───── Passage to read ─────

- Contributed byÌý
- Doddridge
- People in story:Ìý
- Ken Joyce
- Location of story:Ìý
- Lincolnshire and Normandy
- Background to story:Ìý
- Army
- Article ID:Ìý
- A2866665
- Contributed on:Ìý
- 26 July 2004
I left Carre’s Grammar School Sleaford, which is in Lincolnshire at the age of 16½, the year that war was declared, in the September.
I then found employment with the local County Council Architect’s Department as a Junior Draughtsman and stayed there until I was called up in August 1942.
Sometime, I think it was during1941, I had cycled home for lunch, and halfway back on my return journey the air raid sirens sounded. I decided that the best course of action was to cycle on to the office and get under cover.

───── Dataset records ─────

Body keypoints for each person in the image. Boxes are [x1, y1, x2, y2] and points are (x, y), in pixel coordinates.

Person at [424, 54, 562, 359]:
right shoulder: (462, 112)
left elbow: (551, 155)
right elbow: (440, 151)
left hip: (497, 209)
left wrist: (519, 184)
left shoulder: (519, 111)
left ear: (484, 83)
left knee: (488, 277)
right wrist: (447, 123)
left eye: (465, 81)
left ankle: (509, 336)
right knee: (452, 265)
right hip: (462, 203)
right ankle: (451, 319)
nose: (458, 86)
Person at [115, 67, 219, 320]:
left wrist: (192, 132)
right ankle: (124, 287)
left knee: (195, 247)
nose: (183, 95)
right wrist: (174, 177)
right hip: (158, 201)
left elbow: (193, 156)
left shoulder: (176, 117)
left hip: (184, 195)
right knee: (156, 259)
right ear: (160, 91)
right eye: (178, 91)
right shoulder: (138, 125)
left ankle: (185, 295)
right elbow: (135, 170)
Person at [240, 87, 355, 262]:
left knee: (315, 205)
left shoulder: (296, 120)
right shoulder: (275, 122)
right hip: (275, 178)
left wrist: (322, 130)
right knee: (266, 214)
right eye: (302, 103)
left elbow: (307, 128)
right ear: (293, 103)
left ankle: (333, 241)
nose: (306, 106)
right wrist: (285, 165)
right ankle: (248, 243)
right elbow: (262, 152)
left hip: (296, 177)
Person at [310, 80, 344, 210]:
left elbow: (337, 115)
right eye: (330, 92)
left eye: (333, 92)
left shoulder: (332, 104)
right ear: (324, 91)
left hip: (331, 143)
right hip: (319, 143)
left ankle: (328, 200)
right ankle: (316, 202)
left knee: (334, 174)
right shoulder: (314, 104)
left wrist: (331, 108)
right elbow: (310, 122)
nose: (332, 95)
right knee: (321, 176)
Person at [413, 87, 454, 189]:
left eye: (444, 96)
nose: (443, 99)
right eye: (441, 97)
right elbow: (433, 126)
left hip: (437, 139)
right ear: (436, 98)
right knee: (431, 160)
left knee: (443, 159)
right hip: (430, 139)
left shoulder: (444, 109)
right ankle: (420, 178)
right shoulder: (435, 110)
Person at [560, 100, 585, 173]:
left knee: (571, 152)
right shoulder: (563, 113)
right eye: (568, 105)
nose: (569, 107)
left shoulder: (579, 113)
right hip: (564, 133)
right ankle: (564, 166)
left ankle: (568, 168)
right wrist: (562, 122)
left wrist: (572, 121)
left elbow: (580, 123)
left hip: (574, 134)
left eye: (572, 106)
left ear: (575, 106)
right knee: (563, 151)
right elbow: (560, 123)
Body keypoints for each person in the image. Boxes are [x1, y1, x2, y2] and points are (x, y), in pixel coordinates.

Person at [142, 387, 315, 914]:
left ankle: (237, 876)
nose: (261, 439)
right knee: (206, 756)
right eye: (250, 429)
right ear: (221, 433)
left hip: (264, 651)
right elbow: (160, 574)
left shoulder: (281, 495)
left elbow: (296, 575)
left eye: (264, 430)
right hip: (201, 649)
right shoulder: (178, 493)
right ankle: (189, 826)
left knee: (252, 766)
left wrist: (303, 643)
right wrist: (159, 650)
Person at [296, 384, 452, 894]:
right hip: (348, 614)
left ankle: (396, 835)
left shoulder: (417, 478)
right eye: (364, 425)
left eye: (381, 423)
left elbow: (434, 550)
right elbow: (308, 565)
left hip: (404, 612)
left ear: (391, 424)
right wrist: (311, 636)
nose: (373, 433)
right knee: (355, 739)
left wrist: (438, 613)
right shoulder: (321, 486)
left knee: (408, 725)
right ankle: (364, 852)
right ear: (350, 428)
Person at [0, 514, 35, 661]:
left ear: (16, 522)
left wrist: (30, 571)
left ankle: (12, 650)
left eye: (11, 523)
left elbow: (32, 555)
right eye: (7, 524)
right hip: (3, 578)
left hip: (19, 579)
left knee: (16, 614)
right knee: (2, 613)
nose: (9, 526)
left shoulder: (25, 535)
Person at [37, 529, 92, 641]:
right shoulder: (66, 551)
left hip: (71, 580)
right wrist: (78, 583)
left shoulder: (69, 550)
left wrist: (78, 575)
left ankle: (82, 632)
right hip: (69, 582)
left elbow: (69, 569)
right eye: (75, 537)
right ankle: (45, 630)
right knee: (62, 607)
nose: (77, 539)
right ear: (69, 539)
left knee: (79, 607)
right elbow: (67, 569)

─────
───── Dataset records ─────

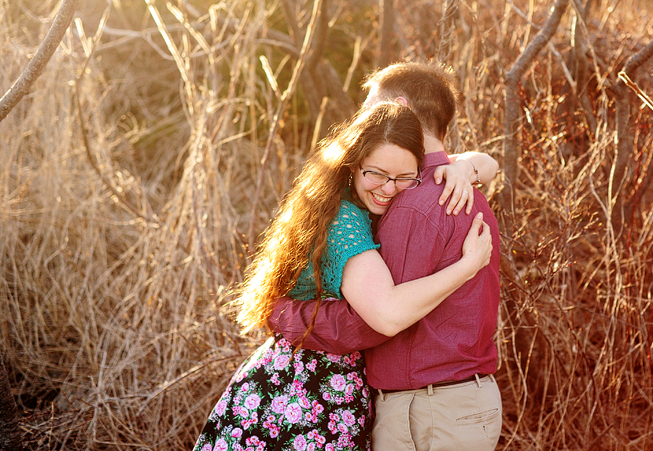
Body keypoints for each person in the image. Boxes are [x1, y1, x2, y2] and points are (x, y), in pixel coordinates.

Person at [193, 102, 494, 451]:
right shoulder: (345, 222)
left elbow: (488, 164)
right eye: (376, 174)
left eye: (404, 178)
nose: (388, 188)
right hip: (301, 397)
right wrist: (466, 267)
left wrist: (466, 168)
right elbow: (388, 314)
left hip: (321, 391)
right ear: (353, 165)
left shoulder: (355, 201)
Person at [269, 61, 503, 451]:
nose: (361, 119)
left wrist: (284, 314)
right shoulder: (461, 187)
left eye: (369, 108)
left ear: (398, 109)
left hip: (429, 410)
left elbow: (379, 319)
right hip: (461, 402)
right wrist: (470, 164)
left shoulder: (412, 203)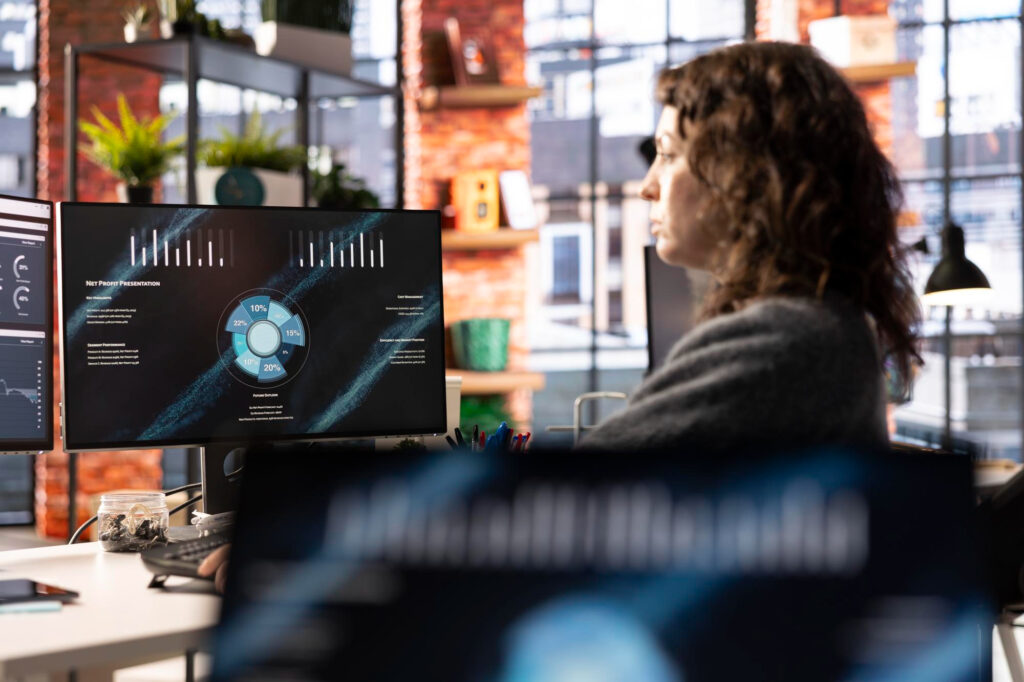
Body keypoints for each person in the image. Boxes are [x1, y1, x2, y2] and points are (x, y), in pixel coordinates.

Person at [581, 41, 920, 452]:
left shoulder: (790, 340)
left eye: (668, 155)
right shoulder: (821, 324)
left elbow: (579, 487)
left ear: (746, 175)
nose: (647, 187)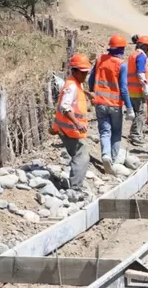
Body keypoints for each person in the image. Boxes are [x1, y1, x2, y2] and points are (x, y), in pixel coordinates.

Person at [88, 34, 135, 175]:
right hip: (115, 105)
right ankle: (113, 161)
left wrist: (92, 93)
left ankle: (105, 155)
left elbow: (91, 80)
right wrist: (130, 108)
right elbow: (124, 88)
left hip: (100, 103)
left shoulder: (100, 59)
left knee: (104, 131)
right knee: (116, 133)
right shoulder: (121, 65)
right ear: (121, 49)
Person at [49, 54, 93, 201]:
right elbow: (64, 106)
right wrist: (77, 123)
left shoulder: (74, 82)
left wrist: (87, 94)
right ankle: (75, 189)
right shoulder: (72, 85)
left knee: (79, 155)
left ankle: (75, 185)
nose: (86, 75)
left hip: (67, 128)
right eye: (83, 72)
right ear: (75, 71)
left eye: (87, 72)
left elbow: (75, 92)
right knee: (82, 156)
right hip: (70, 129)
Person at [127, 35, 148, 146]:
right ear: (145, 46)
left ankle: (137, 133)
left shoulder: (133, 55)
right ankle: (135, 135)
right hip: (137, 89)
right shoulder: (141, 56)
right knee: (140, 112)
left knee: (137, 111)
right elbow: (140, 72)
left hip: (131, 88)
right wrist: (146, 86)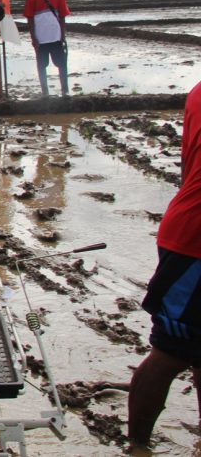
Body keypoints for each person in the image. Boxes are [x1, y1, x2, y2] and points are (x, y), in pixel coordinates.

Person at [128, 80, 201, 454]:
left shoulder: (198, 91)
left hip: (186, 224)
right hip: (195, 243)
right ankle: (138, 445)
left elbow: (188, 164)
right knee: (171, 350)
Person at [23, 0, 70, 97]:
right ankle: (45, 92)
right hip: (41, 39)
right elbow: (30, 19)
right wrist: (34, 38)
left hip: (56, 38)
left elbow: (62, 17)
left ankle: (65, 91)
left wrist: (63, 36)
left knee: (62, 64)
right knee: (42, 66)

─────

Exercise set:
1. Answer these questions using the wartime story told by Ken Joyce, one line per answer:
(a) At what age did the writer leave Carre's Grammar School?
(b) What position did the writer hold at the County Council Architect's Department?
(c) In what month and year was the writer called up?
2. Reproduce the section of the wartime story told by Ken Joyce starting at "Sometime, I think" and ending at "get under cover.".

Answer section:
1.
(a) 16½
(b) Junior Draughtsman
(c) August 1942

2.
Sometime, I think it was during1941, I had cycled home for lunch, and halfway back on my return journey the air raid sirens sounded. I decided that the best course of action was to cycle on to the office and get under cover.